By Herbert Lash
NEW YORK (Reuters) - A gauge of global stocks rose and bond yields edged higher on Tuesday as traders anticipate that interest rates will soon peak even as the market bets that the U.S. Federal Reserve will tighten monetary policy further in May to tame inflation.
Gold climbed back up above the key $2,000 per ounce level as the dollar came off Monday's peak, while oil prices rose despite Chinese inflation data pointing to persistently weak demand.
Investors are eagerly awaiting U.S. consumer prices data on Wednesday and producer prices on Thursday. The consumer price index is expected to show core inflation rose 0.4% on a monthly basis and 5.6% year-over-year in March, according to a Reuters poll of economists.
Core CPI appears likely to trough at 5.0% in September before moving higher, should the current path persist, as prices for services rise further, Jonathan Golub, chief U.S. equity strategist at Credit Suisse, said in a note.
GRAPHIC: Sticky prices vex central banks https://www.reuters.com/graphics/USA-FED/INFLATION/klpygmdrdpg/chart.png
The two-year Treasury yield, which typically moves in step with interest rate expectations, rose 5.2 basis points to 4.060% - double the Fed's inflation target of 2%.
"The bond market continues to move higher in price and lower in yield, anticipating a Fed pause in terms of interest rate hikes and a pivot at some point," said Tim Ghriskey, chief investment strategist at Inverness Counsel in New York. "We think the bond market is way ahead of itself."
Futures show a 72.7% likelihood that the Fed will raise rates by 25 basis points to a range of 5.0%-5.25% when policymakers conclude a two-day meeting on May 3, CME Group's FedWatch tool shows.
But markets are pricing the Fed to cut its target rate to 4.416% by December as the economy slows and potentially enters a recession.
"The Fed could surprise us and pause" in May, Ghriskey said. "But they're very unlikely to roll over at this point. They are determined to crush inflation."
GRAPHIC: Not broken yet https://www.reuters.com/graphics/IMF-WORLDBANK/CENTRAL%20BANKS/egpbyladkvq/chart.png
The Fed should be cautious about raising rates in the face of recent banking stress, Chicago Fed President Austan Goolsbee said, noting that a pullback in bank lending would help quell inflation and leave less for monetary policy to do.

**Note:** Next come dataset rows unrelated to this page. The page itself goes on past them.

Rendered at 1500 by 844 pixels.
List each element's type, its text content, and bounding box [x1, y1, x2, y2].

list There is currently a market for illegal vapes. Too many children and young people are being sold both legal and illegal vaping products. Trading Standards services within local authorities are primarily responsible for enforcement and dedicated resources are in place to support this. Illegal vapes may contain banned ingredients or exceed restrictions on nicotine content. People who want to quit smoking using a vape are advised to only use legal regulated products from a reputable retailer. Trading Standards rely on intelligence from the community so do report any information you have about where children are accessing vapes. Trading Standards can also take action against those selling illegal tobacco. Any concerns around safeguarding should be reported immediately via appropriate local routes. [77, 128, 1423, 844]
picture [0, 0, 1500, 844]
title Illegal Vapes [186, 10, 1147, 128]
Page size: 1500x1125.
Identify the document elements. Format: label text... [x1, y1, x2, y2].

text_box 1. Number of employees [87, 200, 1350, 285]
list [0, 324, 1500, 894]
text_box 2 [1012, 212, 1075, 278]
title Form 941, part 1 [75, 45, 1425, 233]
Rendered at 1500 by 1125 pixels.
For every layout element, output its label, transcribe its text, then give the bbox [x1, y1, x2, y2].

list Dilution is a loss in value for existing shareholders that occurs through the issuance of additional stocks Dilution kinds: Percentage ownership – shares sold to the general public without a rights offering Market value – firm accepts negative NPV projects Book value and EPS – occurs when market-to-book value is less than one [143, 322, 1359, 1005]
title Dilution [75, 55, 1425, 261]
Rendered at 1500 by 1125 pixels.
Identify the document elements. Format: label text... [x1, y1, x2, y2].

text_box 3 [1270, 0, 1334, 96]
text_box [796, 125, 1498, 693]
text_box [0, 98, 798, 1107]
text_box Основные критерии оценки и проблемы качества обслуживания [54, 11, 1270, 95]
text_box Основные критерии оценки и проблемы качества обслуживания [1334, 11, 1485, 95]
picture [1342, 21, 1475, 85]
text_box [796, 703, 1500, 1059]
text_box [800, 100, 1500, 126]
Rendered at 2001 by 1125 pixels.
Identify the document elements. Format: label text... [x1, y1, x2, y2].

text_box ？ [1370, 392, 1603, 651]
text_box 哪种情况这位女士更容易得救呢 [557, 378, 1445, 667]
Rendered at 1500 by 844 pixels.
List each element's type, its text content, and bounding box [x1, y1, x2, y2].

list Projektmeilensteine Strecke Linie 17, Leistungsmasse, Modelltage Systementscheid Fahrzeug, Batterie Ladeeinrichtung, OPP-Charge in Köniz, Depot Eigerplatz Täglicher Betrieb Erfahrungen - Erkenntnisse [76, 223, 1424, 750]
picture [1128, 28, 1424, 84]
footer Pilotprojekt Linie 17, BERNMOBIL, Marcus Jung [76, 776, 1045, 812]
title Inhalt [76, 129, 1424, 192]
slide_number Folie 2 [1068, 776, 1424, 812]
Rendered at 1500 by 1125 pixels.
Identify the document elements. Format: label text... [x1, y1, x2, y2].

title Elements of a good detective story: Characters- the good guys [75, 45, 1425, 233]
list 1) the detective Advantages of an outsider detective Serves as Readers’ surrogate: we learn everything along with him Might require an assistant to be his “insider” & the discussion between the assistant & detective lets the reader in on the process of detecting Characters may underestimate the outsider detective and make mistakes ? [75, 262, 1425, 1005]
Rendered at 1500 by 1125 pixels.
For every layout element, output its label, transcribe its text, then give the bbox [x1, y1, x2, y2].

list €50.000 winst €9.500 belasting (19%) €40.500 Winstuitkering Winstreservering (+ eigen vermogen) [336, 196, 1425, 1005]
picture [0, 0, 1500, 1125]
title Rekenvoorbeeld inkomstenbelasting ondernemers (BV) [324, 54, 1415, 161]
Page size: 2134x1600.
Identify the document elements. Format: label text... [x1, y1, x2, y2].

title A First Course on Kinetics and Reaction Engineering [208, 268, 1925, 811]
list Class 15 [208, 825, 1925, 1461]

The U.S. central bank's policy path will depend on incoming data, New York Fed President John Williams said, adding that he had yet to see much sign of credit conditions tightening and it would take time to see how that played out.
The yield on benchmark 10-year Treasury notes rose 2.2 basis points to 3.437%, while the 10-year German bund's yield rose 0.9 basis points to 2.312%
Equity markets in Europe rallied after a long four-day Easter holiday, while the S&P 500 edged up and the Nasdaq slid. Large U.S. banks on Friday kick off earnings season that is expected overall to show a decline in profits, though banks are considered undervalued after a sell-off in March.
MSCI's gauge of stocks across the globe gained 0.61%. The pan-European STOXX 600 index closed up 0.62% and Japan's blue-chip Nikkei added 1.05%.
On Wall Street, the Dow Jones Industrial Average rose 0.5%, the S&P 500 gained 0.31% and the Nasdaq Composite dropped 0.07%.
Bolstering the case for global inflation to ease further this year, data showed China's consumer inflation hit an 18-month low and factory-gate price declines sped up in March as demand remained weak.
Meanwhile, investor morale in the euro zone improved in April after a surprise dip in March, a survey showed.
South Korea's central bank held rates steady for a second consecutive meeting on Tuesday, while the Bank of Canada is expected to leave rates unchanged when it meets on Wednesday.
The International Monetary Fund on Tuesday trimmed its 2023 global growth outlook slightly as higher interest rates cool activity but warned a severe flare-up of financial system turmoil could slash output to near recessionary levels.
Investor sentiment has also been boosted by signs that turmoil in the banking sector is easing after the two largest bank failures since the financial crisis rocked the banking system and rattled depositors, Fed data last week showed.
The dollar fell after a strong U.S. jobs report for March showed a resilient labor market, adding to expectations of another Fed rate hike. The data on Friday showed employers added 236,000 jobs while the unemployment rate fell to 3.5%.
The dollar index fell 0.244%, with the euro up 0.41% to $1.0904 and the yen weakening 0.12% at 133.78 per dollar.
Bitcoin touched a fresh 10-month high at $30,438 before pulling back to $30,250.00. The digital token had been stuck between about $26,500 and $29,400 the previous three weeks.
Elsewhere, U.S. crude rose $1.79 to settle at $81.53 a barrel, while Brent settled up $1.43 at $85.61.
U.S. gold futures settled 0.8% higher at $2,019.00 an ounce.